§ **Supplied data**
=== Section Start ===

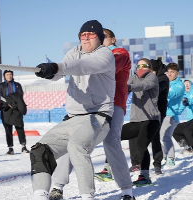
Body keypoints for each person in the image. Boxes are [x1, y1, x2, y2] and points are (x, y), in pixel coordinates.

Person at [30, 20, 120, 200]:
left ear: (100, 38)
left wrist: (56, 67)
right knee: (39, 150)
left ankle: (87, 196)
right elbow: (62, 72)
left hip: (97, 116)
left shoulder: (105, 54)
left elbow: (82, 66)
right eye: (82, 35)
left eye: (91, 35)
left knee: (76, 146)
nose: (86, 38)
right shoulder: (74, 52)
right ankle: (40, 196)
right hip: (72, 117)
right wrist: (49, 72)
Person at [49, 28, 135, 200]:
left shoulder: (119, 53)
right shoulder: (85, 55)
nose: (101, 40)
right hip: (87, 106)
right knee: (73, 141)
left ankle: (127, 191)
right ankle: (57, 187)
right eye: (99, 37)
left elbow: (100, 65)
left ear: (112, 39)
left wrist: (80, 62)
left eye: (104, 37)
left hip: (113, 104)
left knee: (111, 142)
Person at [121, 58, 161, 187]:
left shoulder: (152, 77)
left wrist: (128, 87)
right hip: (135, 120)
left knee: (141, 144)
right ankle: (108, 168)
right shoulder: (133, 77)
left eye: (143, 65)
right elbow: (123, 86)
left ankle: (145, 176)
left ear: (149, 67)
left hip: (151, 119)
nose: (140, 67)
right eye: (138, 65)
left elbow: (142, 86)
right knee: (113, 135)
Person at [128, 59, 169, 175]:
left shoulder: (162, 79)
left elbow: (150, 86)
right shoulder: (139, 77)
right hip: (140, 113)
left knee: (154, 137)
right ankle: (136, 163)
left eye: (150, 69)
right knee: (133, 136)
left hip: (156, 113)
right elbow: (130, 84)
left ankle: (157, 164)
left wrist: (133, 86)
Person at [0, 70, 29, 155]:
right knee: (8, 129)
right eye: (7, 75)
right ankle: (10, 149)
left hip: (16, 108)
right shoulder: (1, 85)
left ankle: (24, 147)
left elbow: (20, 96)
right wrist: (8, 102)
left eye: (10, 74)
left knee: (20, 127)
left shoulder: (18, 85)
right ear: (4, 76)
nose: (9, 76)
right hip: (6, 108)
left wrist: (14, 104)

=== Section End ===
=== Section Start ===

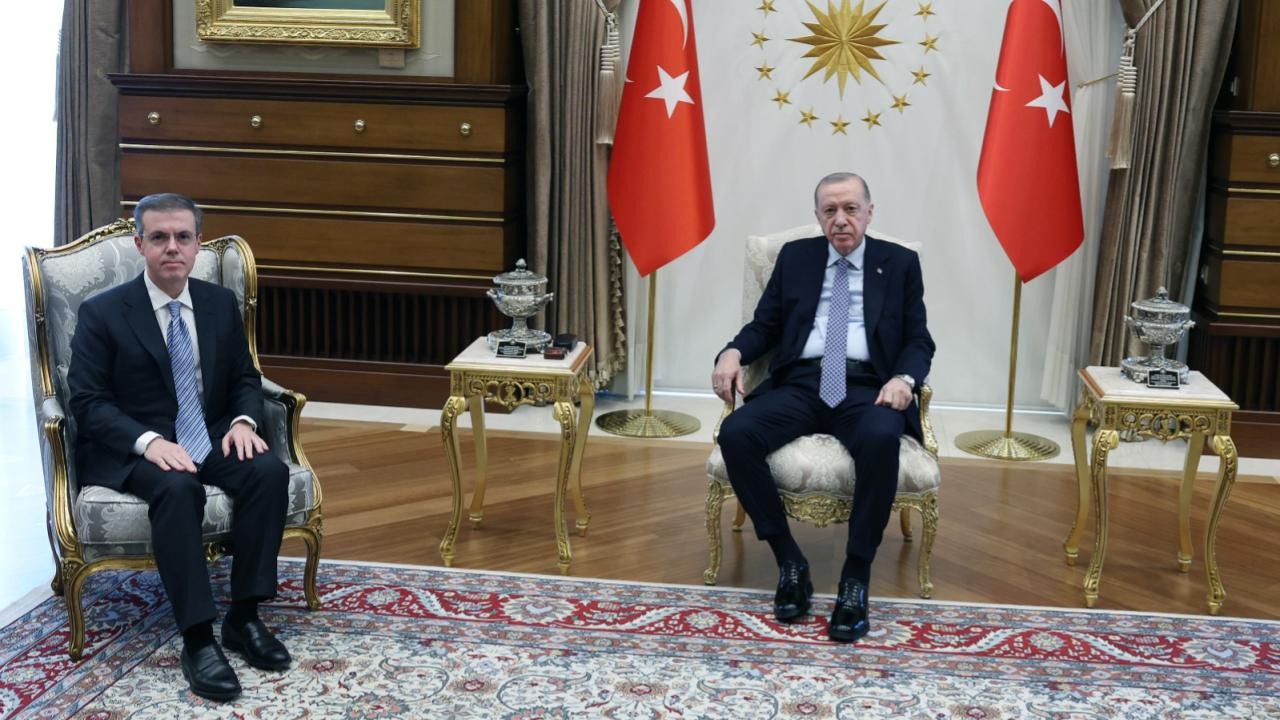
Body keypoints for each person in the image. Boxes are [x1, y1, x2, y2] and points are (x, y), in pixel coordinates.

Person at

=== Section End ===
=== Section Start ===

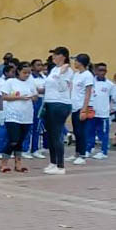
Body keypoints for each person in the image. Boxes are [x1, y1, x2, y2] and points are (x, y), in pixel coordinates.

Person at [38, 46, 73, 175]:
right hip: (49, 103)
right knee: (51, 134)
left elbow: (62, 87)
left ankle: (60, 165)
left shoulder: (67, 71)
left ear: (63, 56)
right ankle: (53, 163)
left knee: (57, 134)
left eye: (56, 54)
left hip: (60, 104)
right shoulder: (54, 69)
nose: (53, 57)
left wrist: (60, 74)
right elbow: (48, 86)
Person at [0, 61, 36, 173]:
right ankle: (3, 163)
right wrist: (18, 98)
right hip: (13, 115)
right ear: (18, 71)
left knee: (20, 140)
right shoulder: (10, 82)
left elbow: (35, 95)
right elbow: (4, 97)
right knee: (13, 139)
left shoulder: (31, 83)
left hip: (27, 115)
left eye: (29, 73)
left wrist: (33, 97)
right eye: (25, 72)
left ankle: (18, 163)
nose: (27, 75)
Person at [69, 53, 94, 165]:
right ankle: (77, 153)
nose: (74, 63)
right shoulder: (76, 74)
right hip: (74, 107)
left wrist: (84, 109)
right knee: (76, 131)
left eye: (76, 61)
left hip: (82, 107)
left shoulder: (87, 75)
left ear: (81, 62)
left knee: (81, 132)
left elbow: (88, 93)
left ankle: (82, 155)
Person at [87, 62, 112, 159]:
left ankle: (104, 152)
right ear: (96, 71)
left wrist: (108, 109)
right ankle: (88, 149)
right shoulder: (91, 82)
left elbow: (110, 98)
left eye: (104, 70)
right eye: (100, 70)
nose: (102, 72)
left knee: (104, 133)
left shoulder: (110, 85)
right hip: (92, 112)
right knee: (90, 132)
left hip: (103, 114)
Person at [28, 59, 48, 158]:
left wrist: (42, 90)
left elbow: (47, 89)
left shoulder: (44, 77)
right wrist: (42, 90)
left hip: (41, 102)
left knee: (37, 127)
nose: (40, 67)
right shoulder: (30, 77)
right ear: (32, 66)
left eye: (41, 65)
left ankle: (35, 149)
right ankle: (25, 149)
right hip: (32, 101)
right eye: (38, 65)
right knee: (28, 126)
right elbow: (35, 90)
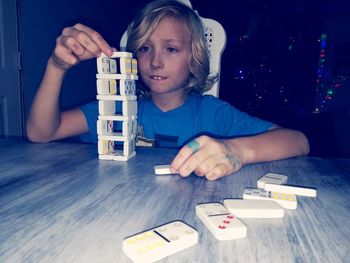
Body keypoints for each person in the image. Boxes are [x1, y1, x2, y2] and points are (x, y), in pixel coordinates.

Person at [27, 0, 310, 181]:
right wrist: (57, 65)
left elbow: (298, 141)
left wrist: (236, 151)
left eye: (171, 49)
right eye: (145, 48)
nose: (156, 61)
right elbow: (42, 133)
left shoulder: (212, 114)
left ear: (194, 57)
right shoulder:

=== Section End ===

§ **Your instructions**
Out of the data above, set down the lines from the one with "right wrist: (8, 102)" to the one with "left wrist: (14, 104)", both included, exactly as written and with no additions.

§ **Task result**
right wrist: (8, 102)
left eye: (10, 74)
left knee: (20, 127)
left shoulder: (18, 85)
right ear: (4, 76)
nose: (9, 76)
right hip: (6, 108)
left wrist: (14, 104)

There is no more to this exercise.